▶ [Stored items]
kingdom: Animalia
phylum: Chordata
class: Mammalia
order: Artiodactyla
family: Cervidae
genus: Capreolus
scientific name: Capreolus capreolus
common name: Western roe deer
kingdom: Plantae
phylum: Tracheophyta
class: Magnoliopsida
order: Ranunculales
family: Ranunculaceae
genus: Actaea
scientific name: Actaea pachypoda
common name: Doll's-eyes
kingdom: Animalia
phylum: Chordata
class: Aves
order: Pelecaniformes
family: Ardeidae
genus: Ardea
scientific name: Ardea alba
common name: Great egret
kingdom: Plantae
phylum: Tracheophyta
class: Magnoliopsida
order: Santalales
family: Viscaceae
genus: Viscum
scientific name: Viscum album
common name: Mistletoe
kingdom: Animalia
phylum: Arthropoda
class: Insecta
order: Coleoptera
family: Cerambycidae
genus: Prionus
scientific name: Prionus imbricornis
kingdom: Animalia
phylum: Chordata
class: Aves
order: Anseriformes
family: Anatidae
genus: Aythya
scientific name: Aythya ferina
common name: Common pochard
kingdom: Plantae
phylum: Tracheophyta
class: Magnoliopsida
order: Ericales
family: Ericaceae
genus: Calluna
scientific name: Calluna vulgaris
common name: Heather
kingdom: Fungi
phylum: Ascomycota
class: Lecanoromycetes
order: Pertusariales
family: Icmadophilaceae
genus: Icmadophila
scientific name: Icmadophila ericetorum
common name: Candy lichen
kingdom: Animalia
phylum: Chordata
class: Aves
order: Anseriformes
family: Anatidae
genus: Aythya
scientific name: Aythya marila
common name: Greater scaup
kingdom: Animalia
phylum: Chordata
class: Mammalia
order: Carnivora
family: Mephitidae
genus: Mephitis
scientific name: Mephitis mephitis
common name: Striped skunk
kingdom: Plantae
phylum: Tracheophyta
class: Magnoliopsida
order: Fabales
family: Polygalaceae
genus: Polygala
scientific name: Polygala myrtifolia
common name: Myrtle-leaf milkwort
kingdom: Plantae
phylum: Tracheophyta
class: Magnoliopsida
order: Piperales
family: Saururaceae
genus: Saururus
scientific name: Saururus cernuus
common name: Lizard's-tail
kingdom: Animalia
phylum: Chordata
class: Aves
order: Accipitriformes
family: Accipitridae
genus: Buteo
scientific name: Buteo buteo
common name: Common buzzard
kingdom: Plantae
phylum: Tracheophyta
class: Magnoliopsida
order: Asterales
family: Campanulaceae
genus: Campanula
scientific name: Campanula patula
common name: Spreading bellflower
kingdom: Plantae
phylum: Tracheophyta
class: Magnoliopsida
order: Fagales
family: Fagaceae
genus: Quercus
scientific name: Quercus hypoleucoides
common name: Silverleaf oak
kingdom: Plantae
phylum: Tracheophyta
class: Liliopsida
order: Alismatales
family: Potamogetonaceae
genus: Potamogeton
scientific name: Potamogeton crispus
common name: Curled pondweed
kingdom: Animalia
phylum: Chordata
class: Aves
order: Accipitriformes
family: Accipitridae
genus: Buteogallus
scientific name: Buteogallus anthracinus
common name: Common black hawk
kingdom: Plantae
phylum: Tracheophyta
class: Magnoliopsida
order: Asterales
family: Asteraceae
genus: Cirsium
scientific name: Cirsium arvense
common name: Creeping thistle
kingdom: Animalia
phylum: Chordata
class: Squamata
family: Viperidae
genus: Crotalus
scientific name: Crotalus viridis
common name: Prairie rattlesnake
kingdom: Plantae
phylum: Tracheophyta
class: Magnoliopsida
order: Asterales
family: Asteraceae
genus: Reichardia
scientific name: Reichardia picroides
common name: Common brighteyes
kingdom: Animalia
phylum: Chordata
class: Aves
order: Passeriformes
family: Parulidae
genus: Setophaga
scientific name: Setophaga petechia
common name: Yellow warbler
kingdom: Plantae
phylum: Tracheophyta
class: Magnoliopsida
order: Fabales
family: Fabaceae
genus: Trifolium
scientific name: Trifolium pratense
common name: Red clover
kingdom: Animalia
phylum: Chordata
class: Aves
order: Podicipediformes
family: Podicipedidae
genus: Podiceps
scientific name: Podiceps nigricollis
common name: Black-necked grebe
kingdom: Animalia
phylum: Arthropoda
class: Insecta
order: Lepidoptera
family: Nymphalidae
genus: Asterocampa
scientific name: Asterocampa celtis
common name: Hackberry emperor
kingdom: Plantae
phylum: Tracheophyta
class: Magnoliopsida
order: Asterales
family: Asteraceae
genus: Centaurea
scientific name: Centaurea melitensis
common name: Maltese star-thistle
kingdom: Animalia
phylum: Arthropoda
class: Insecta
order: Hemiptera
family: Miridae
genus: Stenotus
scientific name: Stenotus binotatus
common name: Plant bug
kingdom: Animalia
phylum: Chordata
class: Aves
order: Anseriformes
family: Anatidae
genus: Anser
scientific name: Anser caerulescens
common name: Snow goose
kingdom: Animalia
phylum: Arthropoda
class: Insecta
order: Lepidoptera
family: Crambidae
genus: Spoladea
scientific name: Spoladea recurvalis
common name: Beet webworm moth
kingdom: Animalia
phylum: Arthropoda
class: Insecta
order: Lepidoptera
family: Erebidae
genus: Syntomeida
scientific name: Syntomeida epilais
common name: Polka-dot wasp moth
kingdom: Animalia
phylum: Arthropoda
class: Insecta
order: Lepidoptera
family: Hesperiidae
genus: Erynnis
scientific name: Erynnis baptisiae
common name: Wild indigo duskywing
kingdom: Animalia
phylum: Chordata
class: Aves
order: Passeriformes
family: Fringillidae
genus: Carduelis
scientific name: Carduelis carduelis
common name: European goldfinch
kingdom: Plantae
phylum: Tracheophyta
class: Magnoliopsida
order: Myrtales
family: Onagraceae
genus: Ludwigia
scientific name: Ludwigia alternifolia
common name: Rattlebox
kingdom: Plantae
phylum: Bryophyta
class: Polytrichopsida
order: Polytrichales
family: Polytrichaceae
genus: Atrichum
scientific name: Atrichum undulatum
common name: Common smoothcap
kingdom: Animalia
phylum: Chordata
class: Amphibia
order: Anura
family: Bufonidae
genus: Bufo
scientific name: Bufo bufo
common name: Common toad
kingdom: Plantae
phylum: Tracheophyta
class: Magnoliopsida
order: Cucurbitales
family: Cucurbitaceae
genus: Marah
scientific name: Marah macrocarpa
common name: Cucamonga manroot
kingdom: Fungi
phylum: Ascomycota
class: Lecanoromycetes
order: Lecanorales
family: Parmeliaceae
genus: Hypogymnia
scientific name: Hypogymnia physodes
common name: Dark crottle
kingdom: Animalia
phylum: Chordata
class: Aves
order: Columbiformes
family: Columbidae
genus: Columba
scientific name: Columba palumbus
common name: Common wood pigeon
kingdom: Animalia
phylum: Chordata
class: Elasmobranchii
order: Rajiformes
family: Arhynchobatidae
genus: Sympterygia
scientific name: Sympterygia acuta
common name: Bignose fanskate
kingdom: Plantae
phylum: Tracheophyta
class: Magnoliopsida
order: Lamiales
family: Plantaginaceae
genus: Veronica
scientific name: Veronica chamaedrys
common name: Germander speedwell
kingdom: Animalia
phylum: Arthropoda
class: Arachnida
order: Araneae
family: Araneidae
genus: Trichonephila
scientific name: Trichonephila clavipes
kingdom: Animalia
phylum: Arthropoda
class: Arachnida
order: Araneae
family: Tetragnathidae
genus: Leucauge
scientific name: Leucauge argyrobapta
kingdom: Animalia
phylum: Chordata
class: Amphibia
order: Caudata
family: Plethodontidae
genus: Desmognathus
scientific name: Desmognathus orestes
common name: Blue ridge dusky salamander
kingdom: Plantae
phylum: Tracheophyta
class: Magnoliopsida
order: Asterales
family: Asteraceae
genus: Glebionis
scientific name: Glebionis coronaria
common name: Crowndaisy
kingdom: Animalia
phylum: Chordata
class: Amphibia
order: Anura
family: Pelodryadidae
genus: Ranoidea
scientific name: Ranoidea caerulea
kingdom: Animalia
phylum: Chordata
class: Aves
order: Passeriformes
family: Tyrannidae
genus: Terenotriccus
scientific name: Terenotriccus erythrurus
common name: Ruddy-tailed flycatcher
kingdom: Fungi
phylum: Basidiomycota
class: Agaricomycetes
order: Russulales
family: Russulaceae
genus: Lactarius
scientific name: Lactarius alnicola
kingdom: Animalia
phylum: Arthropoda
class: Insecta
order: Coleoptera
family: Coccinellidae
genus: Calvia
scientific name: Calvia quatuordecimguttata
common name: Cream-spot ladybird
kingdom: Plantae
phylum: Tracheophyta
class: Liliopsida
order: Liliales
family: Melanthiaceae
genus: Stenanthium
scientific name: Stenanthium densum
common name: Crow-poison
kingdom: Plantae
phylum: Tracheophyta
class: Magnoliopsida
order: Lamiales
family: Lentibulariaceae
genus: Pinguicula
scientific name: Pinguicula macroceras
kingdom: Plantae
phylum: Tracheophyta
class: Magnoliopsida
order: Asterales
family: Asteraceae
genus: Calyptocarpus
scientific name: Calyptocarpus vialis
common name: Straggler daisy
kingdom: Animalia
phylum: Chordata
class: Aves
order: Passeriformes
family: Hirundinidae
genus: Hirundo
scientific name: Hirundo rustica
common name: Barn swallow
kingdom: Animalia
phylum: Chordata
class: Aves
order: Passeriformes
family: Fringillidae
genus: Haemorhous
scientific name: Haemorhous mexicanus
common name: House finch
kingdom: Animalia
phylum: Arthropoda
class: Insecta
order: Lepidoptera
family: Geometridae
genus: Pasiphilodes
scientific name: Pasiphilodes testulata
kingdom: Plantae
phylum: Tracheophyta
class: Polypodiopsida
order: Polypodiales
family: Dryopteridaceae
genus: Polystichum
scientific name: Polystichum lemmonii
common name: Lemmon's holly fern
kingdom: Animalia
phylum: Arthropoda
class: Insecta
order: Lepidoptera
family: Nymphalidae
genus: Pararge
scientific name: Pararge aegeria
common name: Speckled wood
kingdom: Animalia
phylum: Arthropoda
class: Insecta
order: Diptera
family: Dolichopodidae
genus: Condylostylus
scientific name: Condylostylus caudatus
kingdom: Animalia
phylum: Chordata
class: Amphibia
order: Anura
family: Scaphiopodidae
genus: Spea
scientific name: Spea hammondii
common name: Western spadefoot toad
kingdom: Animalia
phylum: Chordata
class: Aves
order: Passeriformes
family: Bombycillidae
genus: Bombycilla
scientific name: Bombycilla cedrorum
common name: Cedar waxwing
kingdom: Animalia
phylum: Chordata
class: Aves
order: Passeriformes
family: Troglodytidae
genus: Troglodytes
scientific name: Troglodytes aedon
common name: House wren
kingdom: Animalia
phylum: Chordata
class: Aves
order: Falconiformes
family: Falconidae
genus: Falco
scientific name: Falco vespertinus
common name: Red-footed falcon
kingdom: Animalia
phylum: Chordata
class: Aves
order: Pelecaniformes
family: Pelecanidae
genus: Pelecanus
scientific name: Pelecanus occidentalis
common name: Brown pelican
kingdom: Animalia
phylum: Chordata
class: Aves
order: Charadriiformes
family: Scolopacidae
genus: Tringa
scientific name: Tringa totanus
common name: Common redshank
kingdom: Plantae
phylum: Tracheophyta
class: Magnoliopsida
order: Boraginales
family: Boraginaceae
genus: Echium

▶ [What the task asks]
Copy out, unchanged, the lines of the listing from the line with "order: Falconiformes" through the last line of the listing.

▶ [Solution to the exercise]
order: Falconiformes
family: Falconidae
genus: Falco
scientific name: Falco vespertinus
common name: Red-footed falcon
kingdom: Animalia
phylum: Chordata
class: Aves
order: Pelecaniformes
family: Pelecanidae
genus: Pelecanus
scientific name: Pelecanus occidentalis
common name: Brown pelican
kingdom: Animalia
phylum: Chordata
class: Aves
order: Charadriiformes
family: Scolopacidae
genus: Tringa
scientific name: Tringa totanus
common name: Common redshank
kingdom: Plantae
phylum: Tracheophyta
class: Magnoliopsida
order: Boraginales
family: Boraginaceae
genus: Echium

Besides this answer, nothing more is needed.